Love was a beautiful picture, a picture I had painted in my head for years, a dream built on hearts broken past and hope awaiting tomorrow’s gift. Now all I have is a room full of shattered glass and memories of what was. It was all me, yes I did it again, I failed to be enough and now where love slept is nothing but a dark empty space filled with what could have beens and hurt. It was never my intention, I was fighting my demons and she was waiting to be loved and somewhere along that path I lost most of me in her and from a jaded feeling of insignificance I found myself kissing the bottle that almost took my life. I am but just a man, to give and to desire back that which you have whole heartedly let out, to fight for that which I can’t live without but my fight was just that, my fight alone. They told me my story was being written, taking shape comes with so much I never expected but behold with every turn I saw a glimmer of a better tomorrow but love never stops banging me to the walls with a shovel, now I ask you Cupid, what did I do wrong to deserve this, to have my heart be a punching bag? Blows harder than Mike Tyson’s and pain greater than death’s final kiss. Now alone in a room full of friends because where my heart used to be is just but a grain of sand washed away by the Nile, they ask me who I am and I tell them “I am a broken piano, playing in the rain”
Friends like family
Friends that are so dear they become family, friends who are they when you need them, new or old doesn’t matter what matters is that they are true you and your interests as you for theirs. Friends that judge you not, but try by all means to better you as you would for them. Those friends that stand by you in times you fall and same friends who are there to witness you rise from every fall. Those aren’t your friends anymore, they are your family.

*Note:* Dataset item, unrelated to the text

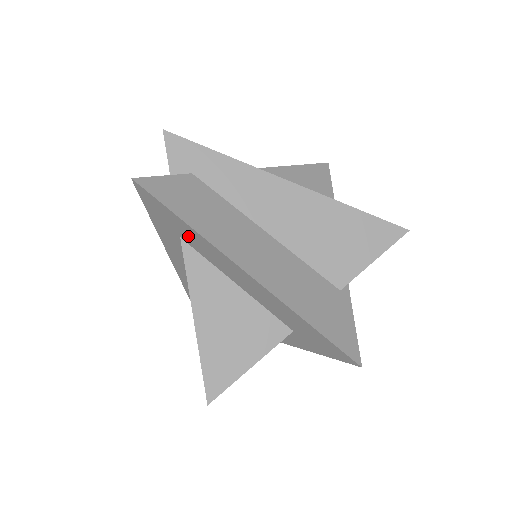
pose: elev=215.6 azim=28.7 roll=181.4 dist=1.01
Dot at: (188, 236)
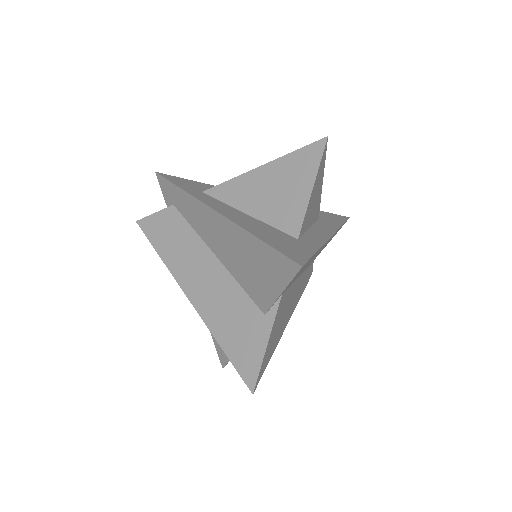
Dot at: occluded
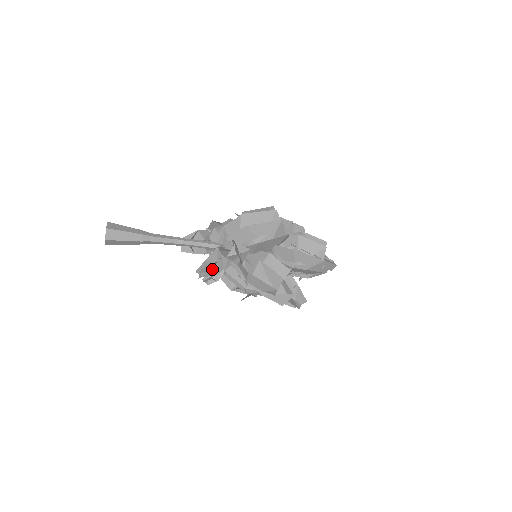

“Family is not defined by blood, but love, loyalty, commitment and care to one another“
Friends who will travel the ends of the earth if it meant you will find fulfilment, to break down walls for you and trust you with their lives as you them. Friendship like this is not based on time, by it is as the river, dry today and flowing by midday, friendship can be birthed from the simplest smallest things but change lives in such a short time. To find those that are willing to stand by you, those willing to listening, help and better you is a blessing no man can ever take from you. Like all relationships, it will get rocky and at times you all will be shaken, but in the midst of all the problems it is in truth and love that friendship overcomes all odds pitted against it.
To hold on to such friendship is to have foundation so strong the future can not be derailed.

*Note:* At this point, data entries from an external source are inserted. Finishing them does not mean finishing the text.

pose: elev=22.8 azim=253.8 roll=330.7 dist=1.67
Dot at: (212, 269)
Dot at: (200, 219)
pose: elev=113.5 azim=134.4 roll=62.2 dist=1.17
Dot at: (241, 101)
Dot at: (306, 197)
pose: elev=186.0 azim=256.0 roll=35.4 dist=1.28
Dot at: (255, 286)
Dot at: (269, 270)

So to my family i say to you.
“As you have stood by me in all that has been and all that shall be, know that i will gladly do the same“
It was just another night, sitting on the couch snacking watching the Lakers bring it home. A buzz under the cushion and that’s how it all fell apart.
I should’ve known it wasn’t worth it, from hello to an empty home just because i thought the thrill of chasing my own destruction was ‘fun’ well look at me now. Bags by the door as she told me ‘us’ was no more, how could i have been so blinded by sheer idiocy make me hurt the woman who deserved mars on a platter. She walked out the door and trying to get her back felt like running on broken bottles, i promised her magic and delivered a heartbreak.
Looking at her as she sat in her car parked in the driveway, tears running down her cheeks and it was all me, causing pain to a woman you gave me the world. All she asked was “What you done to me Victor? Was she even worth it? I thought we were best friends Victor “ No words in my mouth, i was wrong on all levels, my woman was hurting because i was stupid enough to let it happen.
Now this house feels like winter on Everest, cold and lonely….deep in thoughts of regret. She left me and now i cant even breathe right, she was all i wanted and everything i needed but now she is just a memory.